I have 60 biological samples (30 control and 30 diseased, paired samples). Each biological sample has 1 or two technical replicates. I will concatenate the .fastqc files for technical replicates to yield the biological replicate file. My issue is that biological replicates with only 1 technical replicate will have proportionally less reads than biological samples with 2 technical replicates. Is this correct? Is there anyway to overcome this? Is this an acceptable method?

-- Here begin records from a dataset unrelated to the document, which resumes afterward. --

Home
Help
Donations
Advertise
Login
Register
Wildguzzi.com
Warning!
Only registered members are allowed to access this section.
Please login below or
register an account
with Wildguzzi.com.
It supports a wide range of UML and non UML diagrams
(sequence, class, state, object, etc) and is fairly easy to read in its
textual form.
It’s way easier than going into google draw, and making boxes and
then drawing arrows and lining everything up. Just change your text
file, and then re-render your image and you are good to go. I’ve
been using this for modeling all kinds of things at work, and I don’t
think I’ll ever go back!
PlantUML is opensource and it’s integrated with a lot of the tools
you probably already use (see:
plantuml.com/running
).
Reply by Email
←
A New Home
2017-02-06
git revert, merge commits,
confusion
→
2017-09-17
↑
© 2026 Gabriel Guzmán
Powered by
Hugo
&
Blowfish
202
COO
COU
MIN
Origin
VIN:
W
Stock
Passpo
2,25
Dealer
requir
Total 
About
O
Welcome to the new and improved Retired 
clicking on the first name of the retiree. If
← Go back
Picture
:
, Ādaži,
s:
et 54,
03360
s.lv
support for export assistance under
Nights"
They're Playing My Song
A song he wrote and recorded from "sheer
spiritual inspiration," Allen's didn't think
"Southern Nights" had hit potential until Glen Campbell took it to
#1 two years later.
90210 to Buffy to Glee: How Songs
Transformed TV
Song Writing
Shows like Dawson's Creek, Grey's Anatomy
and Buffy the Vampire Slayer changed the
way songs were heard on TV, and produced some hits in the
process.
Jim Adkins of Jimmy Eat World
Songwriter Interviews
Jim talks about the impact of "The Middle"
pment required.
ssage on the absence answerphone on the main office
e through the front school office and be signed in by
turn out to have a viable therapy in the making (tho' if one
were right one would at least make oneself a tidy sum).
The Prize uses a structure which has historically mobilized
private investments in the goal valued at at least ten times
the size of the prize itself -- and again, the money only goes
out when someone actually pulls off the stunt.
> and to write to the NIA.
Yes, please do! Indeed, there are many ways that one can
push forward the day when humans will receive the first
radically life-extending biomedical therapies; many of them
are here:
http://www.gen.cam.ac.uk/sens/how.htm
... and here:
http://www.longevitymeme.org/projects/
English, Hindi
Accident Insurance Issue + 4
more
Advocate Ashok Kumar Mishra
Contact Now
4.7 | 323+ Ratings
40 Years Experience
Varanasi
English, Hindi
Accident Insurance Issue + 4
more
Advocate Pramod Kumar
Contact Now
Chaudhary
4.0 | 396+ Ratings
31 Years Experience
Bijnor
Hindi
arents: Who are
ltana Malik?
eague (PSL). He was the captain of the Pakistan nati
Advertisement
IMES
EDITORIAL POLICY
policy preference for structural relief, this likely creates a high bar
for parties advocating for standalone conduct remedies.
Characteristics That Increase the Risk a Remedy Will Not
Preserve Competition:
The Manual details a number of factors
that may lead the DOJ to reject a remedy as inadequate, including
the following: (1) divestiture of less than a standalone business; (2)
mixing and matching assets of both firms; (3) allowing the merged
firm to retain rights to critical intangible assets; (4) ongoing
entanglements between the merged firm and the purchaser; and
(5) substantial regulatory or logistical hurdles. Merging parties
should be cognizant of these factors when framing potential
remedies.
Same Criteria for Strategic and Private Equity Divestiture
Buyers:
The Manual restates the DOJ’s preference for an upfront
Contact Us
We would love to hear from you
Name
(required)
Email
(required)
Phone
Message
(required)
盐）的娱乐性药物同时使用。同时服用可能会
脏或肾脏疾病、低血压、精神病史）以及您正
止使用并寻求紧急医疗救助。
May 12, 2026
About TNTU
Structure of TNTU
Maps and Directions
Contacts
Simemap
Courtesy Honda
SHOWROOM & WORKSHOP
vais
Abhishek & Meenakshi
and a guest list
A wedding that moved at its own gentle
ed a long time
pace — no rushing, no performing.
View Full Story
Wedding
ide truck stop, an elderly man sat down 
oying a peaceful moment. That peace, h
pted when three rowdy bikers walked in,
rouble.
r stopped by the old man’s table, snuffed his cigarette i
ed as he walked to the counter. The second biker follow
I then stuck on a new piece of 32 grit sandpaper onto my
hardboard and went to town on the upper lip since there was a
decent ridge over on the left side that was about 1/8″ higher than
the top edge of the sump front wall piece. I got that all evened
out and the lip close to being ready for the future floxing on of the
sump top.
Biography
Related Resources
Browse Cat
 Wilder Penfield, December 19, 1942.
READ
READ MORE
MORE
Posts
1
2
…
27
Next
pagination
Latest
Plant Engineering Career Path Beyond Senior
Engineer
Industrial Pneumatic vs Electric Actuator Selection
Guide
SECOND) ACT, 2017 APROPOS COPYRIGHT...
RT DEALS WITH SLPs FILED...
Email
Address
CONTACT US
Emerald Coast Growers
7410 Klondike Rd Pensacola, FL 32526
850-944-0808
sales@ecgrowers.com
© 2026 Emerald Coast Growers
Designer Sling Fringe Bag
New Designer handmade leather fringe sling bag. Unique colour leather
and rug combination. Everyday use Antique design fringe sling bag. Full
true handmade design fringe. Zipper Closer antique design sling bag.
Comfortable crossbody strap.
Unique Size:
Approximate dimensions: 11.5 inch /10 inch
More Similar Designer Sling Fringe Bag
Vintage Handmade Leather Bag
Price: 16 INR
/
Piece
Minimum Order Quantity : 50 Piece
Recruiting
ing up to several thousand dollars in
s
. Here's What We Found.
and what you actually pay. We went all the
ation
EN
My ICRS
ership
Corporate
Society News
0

Alternatively, I can work with the technical replicates and then average the reads for biological samples that have 2 technical replicates, so that proportionally biological replicates with 1 technical replicate are proportional to biological replicates with 2 technical replicates.
Either method (concatenating or averaging) when it comes to differential expression will compare relative expression values.
Reading the below Biostars discussion was useful: Technical replicates in RNAseq
Cheers
I think maybe concatenate technical replicates and take this action as one batch group? For example with replicates is 1 without replicate is 0.
Thank you. this was confusing me
if DEG is the goal of this analysis, than one of the first steps in this process is correction for library size, so whether one sample has two or no or more technical repeats is not an issue. Much more critical is that you have biological replicates for each sample!
Thank you, I'll go ahead and concatenate the files.